WORK INSTRUCTION: From the entries below, copy every line where the string "lines" appears.

INPUT DATA START

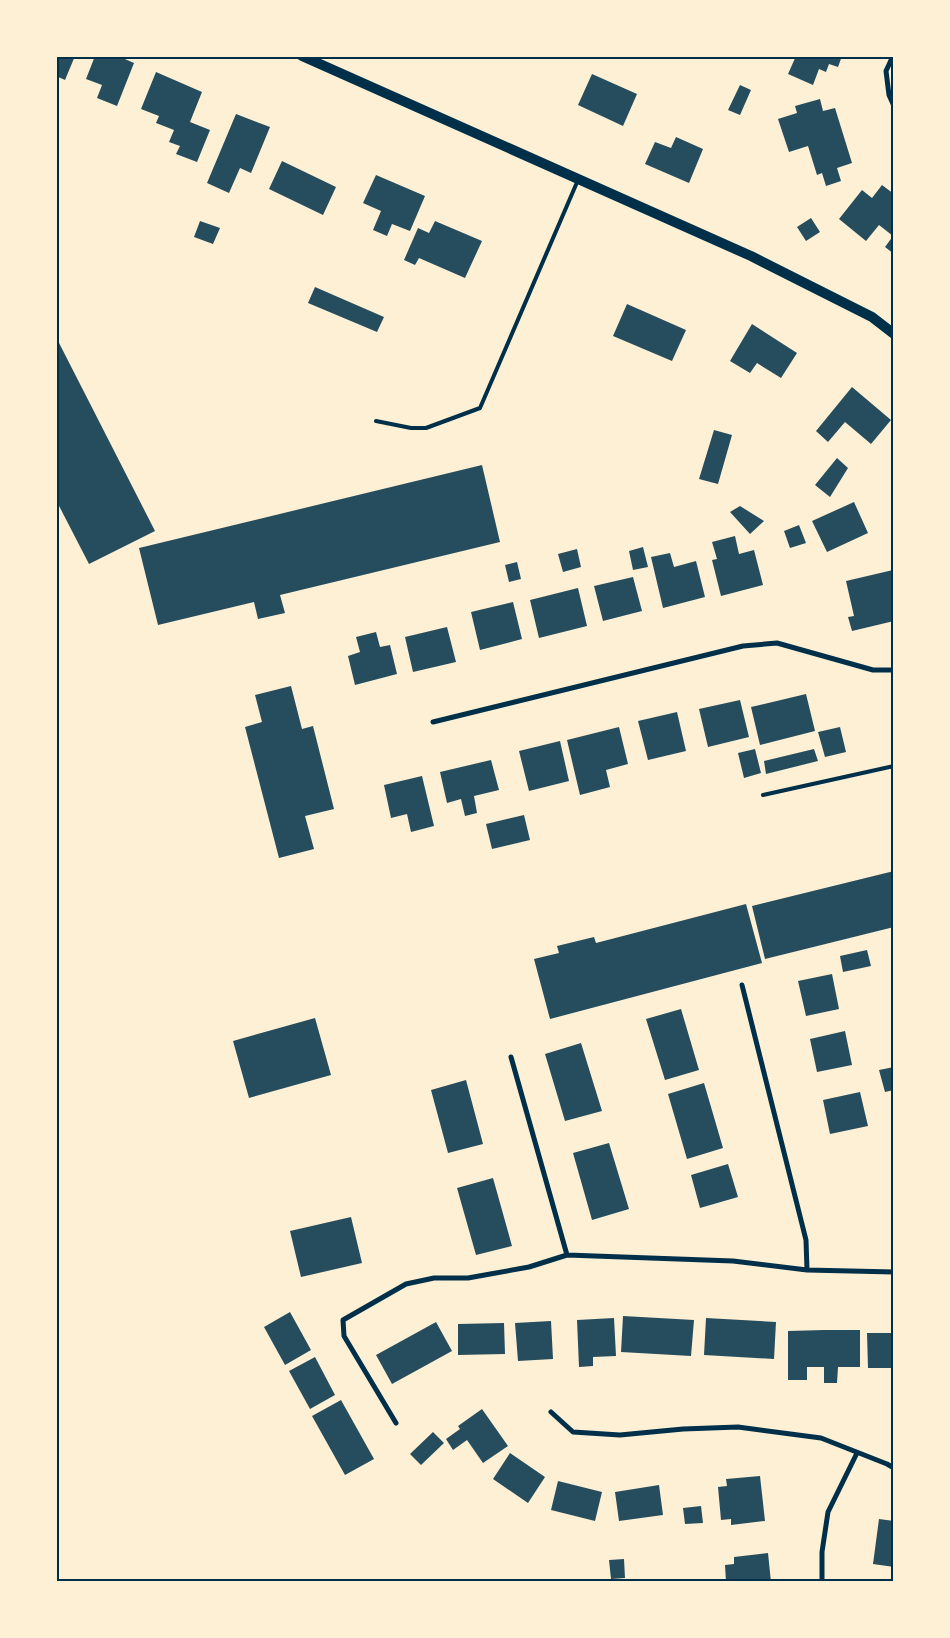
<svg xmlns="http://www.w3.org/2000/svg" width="950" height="1638" viewBox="0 0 950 1638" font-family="Merriweather,serif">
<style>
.building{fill:#264d5e}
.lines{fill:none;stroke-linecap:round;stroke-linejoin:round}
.service{stroke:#003049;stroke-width:4}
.minor{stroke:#003049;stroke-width:5}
.secondary{stroke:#003049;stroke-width:10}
.neatline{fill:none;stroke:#003049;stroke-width:2}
</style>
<rect width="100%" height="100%" fill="#fdf0d5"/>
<!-- building -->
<path class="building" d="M56,56H75L65,80L56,76Z
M95,56H118L134,63L117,106L97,98L102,85L86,79Z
M796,56H842L838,67L829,64L826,72L819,69L813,85L788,74Z
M156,72L202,92L190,122L210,130L197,162L176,154L180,146L169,142L174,130L156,123L159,116L141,109Z
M592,74L637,94L623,126L578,105Z
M740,85L751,90L740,115L728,110Z
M820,99L823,111L835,108L852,163L837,168L841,181L826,186L822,173L817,175L808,146L789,152L778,119L797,113L795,106Z
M236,114L270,127L251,173L240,168L229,193L207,183Z
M676,137L703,149L689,183L645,164L655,142L671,148Z
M282,161L336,187L323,215L269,189Z
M376,175L425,196L410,231L392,224L387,236L373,230L381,211L363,203Z
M882,185L894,194V254L885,247L893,236L879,225L866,241L839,219L862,190L872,198Z
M811,218L820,232L806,241L797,227Z
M200,221L220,228L213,244L194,237Z
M435,221L482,241L465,278L419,258L415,265L404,260L418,228L429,233Z
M315,287L384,317L377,332L308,303Z
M627,304L686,330L672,361L613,336Z
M752,324L797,353L781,378L757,363L750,373L730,361Z
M56,337L155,531L89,564L56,500Z
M852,387L891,420L871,444L845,422L828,442L816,431Z
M714,430L732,435L718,484L699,479Z
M837,458L848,468L830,497L815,485Z
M482,465L500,542L280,595L285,613L258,619L254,602L158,625L139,548Z
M854,502L868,533L827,552L812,521Z
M740,506L764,521L750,534L730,512Z
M799,525L806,543L790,548L784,531Z
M735,536L739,554L754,550L763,585L721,596L712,560L717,559L712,542Z
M643,547L648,567L633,570L629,551Z
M577,549L581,567L563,572L558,554Z
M670,553L674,567L696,561L705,597L663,608L651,557Z
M517,562L521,579L509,582L505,565Z
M893,570L894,621L852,631L848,617L854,616L846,581Z
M633,577L642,611L603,621L594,586Z
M578,588L587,626L539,638L530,600Z
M513,602L522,639L480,650L471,612Z
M447,627L456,662L413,672L405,637Z
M376,632L380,647L390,645L397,674L355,685L348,656L360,652L356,637Z
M291,686L302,729L313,726L334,809L305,816L314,849L279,858L245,727L262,722L255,695Z
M806,694L815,731L760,745L751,707Z
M740,700L749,737L708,747L699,709Z
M677,712L686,751L648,760L638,721Z
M619,727L628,764L606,770L610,787L580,795L567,740Z
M840,727L846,752L825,757L818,732Z
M560,741L569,781L529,791L519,751Z
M755,749L761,773L744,778L738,753Z
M814,749L818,761L766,774L764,761Z
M491,760L499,790L474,796L477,813L465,816L461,799L447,803L440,772Z
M422,776L434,826L411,832L407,814L391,818L384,785Z
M524,815L530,840L492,849L486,824Z
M894,871V927L765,959L752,906Z
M746,904L762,963L550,1019L534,959L559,953L557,946L594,937L596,943Z
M867,950L871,966L843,972L840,956Z
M832,974L839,1009L806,1016L798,981Z
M681,1009L699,1070L665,1080L646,1019Z
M315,1018L331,1075L249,1098L233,1041Z
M845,1031L852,1065L817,1072L810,1039Z
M581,1043L602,1111L565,1121L545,1054Z
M894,1067V1090L885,1092L879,1070Z
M466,1080L483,1144L448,1153L431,1090Z
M704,1083L723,1148L687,1159L668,1094Z
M860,1092L868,1126L830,1134L823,1100Z
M609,1143L629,1209L592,1220L573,1153Z
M728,1164L738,1197L700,1208L691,1175Z
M493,1178L512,1246L476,1255L457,1188Z
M351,1217L362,1263L301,1277L290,1231Z
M290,1312L311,1350L285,1365L264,1327Z
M623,1316L694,1320L691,1356L621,1352Z
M614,1318L616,1356L593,1357V1366L579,1367L577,1320Z
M706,1318L776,1322L774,1359L704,1355Z
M551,1321L553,1359L518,1361L515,1323Z
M436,1322L452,1351L392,1384L376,1355Z
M504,1323L505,1354L458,1355V1324Z
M824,1330H860V1367H838L837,1383H824V1367H807V1380H788V1331Z
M867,1333H894V1368H868Z
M315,1357L335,1395L310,1409L289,1371Z
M341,1400L374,1459L345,1475L312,1416Z
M482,1409L508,1446L483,1463L467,1440L453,1450L446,1439L460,1429L458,1426Z
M433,1432L444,1443L421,1465L410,1454Z
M510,1453L545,1477L528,1503L493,1479Z
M760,1476L765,1521L731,1525V1519L721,1520L718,1487L727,1486L726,1479Z
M558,1481L602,1492L595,1521L551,1510Z
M659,1485L663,1515L619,1521L615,1492Z
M701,1506L703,1523L685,1524L683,1508Z
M879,1519L894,1521V1567L873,1564Z
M768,1553L771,1582H726L725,1565L734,1564V1557Z
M624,1559L625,1578L611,1579L609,1560Z"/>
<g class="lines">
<!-- service -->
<path class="service" d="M376,421L411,428H426L480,408L578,180
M763,795L894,766"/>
<!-- minor -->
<path class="minor" d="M893,56L886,71L889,95L894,106
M433,722L743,646L777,643L873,670H894
M742,985L806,1240L807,1270
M511,1057L567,1255
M551,1412L573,1432L620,1435L683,1429L738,1427L821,1438L887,1464L894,1468
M396,1423L344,1336L343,1320L406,1284L434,1278H468L529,1267L567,1255L733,1261L807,1270L894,1272
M822,1582V1552L828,1512L857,1453"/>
<!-- secondary -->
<path class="secondary" d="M302,56L751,256L872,317L894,334"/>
</g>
<!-- border -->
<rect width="950" height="1638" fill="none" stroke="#fdf0d5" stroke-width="115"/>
<rect x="58" y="58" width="834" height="1522" class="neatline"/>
</svg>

INPUT DATA END

TASK SOLUTION:
.lines{fill:none;stroke-linecap:round;stroke-linejoin:round}
<g class="lines">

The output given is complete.